A magpie nest in Antwerp, Belgium, containing anti-bird spikes

Auke-Florian Hiemstra

Spikes placed on buildings to deter birds are being used by birds to build nests in several locations around Europe.

“It sounds like a joke,” says Auke-Florian Hiemstra at the Naturalis Biodiversity Center in the Netherlands. “But it’s kind of heart-warming that these birds are actually outsmarting us and using anti-bird material for their own benefits.”

Birds often use thorny branches as nest material, sometimes placing them as a roof to ward off predators and protect their young. In cities, however, there is a lack of prickly branches around, so a few birds have turned to anti-bird spikes.

So far, Hiemstra and his colleagues have observed this behaviour in carrion crows (Corvus corone) at one site in the Netherlands and in Eurasian magpies (Pica pica) at sites in Belgium, the Netherlands and Scotland.

In a tree near a hospital in Antwerp, Belgium, a magpie made a nest containing around 1500 metal spikes. The spikes on the side of the building closest to the tree were gone, while those on the other side were still intact.

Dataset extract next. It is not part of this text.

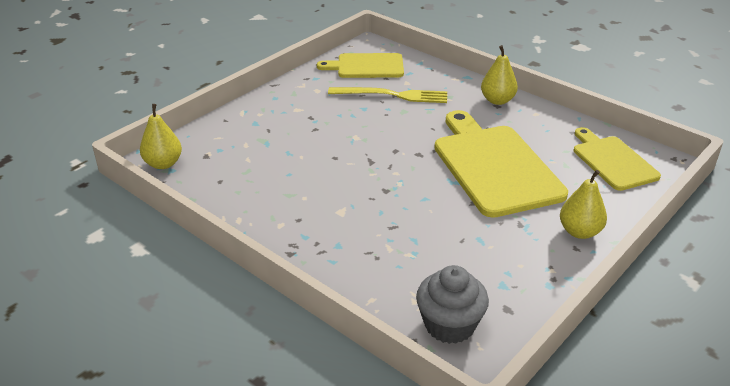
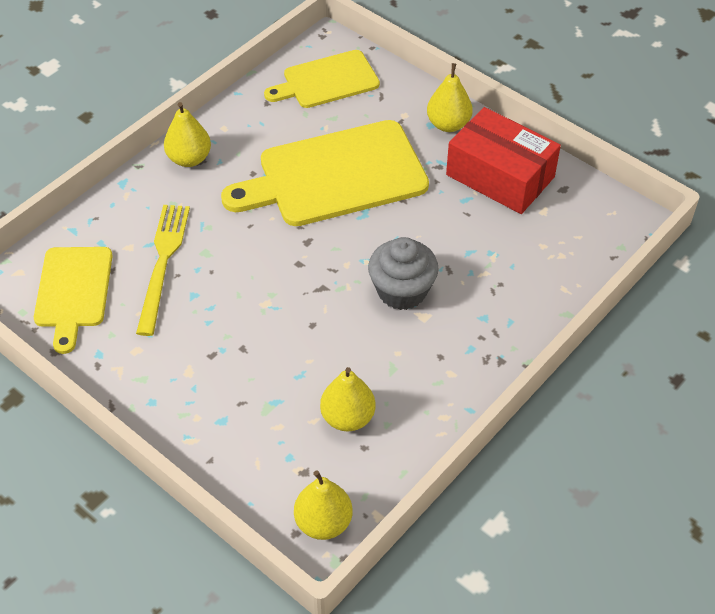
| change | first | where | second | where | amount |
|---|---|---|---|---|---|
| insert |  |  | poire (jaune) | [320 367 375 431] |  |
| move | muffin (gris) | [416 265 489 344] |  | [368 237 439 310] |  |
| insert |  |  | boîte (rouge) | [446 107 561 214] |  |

This suggests that the birds have been ripping the spikes out, as opposed to collecting loose spikes.

The researchers have also seen magpie nests with defensive domes containing barbed wire and knitting needles.

They hope to find out whether the spike-laden nests are better at defending chicks than regular ones. “Is there more breeding success when birds build nests with the anti-bird spikes? It could be possible, but for that now we have just too low of a number of observations,” says Hiemstra.

“We really hope that people start looking at nests more closely, so we can find more of these examples,” he says.